• [Article]:
┄┄┄┄┄┄

Contravention pour excès de vitesse : les points à considérer avant de contester

Ma chronique d’aujourd’hui porte sur une décision jurisprudentielle qui traite de questions d’usagers de la route qui reviennent sans cesse dans ma pratique.

 En effet, je ne sais plus combien de fois je me suis fait poser les questions suivantes concernant les contraventions pour excès de vitesse:

« Impossible que j’aie roulé à cette vitesse-là, le policier a dû se tromper… Il y avait surement des interférences, il y a des fils électriques partout dans ce coin-là! » Ou bien : 

« J’étais en train de dépasser quand la police m’a arrêté! Je n’avais pas le choix d’accélérer, le gars en arrière me poussait au derrière. »

Et bien sûr, le classique : « J’ai demandé au policier de me montrer le radar mais il n’a jamais voulu. Comment je fais pour savoir si c’est vrai? »

┄┄┄┄┄┄

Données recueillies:

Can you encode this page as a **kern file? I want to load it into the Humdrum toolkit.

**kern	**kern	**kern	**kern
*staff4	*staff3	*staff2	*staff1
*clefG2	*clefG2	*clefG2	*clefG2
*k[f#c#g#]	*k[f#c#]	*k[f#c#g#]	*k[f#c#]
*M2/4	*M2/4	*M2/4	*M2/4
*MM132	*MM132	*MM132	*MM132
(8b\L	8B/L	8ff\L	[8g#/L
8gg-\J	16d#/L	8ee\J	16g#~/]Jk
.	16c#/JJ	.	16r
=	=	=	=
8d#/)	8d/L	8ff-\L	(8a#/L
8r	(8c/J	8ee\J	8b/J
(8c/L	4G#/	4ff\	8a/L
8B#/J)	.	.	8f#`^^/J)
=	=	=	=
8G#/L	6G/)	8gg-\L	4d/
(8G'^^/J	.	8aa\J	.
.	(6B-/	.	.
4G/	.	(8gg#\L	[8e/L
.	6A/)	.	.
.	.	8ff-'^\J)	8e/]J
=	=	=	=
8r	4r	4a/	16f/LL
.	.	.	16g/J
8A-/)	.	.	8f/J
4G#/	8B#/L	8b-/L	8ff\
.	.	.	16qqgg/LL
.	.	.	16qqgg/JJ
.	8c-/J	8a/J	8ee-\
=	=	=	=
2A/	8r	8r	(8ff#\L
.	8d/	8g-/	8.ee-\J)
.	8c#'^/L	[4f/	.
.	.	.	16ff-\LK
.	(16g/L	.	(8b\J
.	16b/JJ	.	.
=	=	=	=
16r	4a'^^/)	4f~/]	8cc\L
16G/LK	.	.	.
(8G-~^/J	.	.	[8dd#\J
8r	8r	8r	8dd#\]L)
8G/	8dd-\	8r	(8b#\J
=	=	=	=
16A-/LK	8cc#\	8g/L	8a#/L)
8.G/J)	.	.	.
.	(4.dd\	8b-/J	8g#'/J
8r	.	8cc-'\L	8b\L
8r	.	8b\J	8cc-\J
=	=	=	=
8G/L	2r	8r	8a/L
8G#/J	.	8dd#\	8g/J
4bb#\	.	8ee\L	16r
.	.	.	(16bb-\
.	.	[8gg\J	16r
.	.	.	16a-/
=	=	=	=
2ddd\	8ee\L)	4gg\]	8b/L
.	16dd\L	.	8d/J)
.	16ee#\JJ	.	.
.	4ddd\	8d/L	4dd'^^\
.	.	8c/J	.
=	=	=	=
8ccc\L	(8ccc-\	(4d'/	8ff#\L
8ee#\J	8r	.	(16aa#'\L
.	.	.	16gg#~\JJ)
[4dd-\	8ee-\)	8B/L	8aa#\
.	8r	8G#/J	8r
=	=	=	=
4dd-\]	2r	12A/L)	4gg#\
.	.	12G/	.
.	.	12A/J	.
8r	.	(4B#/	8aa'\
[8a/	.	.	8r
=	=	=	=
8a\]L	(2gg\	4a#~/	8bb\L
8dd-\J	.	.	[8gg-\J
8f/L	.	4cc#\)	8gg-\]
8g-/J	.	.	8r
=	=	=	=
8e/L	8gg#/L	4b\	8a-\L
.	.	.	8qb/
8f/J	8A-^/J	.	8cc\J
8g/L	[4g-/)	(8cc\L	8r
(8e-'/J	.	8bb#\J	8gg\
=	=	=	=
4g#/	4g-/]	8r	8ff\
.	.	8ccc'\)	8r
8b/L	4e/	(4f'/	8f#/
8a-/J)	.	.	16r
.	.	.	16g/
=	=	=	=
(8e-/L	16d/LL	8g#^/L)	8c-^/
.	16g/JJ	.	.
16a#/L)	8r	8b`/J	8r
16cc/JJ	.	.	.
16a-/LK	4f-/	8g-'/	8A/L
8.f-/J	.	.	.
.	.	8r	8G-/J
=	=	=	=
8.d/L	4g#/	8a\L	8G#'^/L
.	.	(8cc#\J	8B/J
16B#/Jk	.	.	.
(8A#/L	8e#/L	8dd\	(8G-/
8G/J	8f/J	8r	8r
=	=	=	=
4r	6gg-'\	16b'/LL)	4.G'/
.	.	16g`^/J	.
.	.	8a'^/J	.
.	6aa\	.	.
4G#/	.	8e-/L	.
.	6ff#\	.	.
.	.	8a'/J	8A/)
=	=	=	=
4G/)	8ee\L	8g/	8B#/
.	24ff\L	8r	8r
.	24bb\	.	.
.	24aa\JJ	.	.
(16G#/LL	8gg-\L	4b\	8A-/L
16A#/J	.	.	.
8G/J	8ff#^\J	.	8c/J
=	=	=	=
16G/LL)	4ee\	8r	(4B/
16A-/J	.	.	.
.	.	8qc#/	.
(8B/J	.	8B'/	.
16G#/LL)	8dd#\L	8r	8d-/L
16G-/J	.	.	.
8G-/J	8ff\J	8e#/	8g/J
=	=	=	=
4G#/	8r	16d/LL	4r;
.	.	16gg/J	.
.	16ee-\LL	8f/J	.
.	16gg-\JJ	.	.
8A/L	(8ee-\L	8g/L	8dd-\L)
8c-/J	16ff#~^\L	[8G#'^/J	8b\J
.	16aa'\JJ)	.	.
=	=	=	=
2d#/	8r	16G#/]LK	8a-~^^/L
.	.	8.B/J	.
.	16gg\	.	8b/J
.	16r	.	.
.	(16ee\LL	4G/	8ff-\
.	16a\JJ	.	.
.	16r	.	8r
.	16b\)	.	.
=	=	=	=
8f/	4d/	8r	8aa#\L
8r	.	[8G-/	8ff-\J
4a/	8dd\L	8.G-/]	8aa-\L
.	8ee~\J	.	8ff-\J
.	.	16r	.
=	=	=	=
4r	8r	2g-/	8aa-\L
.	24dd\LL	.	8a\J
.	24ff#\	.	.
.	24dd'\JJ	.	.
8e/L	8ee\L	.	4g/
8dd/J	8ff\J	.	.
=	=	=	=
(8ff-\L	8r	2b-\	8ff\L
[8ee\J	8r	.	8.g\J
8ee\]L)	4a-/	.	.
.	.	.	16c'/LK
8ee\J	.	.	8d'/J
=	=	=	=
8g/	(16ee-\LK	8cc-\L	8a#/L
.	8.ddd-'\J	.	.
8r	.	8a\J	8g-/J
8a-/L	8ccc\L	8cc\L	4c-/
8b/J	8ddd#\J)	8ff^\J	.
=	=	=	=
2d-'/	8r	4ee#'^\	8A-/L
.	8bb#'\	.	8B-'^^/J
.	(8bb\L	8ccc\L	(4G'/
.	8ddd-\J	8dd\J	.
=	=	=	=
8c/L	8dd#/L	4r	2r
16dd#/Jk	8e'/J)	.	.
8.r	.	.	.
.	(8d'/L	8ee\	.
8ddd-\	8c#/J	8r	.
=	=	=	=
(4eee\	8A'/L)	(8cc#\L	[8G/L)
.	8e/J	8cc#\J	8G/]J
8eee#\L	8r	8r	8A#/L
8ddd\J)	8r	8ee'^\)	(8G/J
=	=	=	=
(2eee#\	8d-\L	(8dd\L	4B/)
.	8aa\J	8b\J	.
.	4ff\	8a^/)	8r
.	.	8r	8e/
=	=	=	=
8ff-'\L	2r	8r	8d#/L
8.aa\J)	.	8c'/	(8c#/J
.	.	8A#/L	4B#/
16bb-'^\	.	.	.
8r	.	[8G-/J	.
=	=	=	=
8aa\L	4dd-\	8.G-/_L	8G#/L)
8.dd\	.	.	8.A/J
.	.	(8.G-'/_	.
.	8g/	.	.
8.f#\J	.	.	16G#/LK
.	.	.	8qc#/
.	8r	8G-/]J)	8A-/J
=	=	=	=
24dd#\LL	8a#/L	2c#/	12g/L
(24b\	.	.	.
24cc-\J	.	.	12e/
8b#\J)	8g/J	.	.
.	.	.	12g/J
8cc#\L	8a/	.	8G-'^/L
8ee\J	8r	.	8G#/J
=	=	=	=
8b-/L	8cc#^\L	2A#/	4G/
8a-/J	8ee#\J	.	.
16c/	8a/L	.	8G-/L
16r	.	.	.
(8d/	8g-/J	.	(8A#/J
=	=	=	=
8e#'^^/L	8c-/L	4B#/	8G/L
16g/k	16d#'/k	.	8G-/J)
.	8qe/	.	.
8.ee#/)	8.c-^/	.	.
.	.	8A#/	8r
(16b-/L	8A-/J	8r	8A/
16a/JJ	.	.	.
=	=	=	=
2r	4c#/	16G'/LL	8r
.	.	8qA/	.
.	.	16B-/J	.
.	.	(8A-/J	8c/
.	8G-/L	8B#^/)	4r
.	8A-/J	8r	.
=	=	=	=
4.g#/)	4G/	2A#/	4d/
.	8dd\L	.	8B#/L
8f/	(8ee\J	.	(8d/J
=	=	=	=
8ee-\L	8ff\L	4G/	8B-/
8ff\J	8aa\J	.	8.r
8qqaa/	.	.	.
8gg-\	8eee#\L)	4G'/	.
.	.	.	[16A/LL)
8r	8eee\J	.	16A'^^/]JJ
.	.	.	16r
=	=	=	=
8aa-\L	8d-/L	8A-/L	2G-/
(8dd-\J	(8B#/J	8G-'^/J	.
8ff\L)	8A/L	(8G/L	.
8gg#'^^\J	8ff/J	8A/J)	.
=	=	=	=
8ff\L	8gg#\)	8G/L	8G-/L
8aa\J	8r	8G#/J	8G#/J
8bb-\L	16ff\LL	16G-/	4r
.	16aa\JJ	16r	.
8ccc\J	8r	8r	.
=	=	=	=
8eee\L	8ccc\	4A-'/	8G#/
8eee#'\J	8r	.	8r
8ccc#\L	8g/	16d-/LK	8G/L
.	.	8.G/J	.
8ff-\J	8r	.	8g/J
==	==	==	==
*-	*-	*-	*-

┄┄┄┄┄┄

• [Consigne]:
Poursuivez la chronique consacrée à la contestation des contraventions pour excès de vitesse, en reprenant immédiatement après sa dernière phrase.

• [Résultat ci-dessous]:
Or, dans une décision de 2021 intitulée DPCP c. Serge Thibodeau, le défendeur, monsieur Thibodeau, arrive à la jonction de deux routes et il doit effectuer un arrêt obligatoire. Il désire tourner à droite sur une route perpendiculaire sans apercevoir qu’une moto arrive, selon lui, à haute vitesse à sa gauche. Donc au moment où il tourne, il coupe la moto qui arrive très rapidement en klaxonnant. Monsieur Thibodeau a très peur et décide d’accélérer rapidement pour se distancer et éviter un danger.

Il est intercepté par un policier qui faisait du radar à cet endroit et reçoit une contravention pour une vitesse de 155 km/h dans une zone de 90 km/h.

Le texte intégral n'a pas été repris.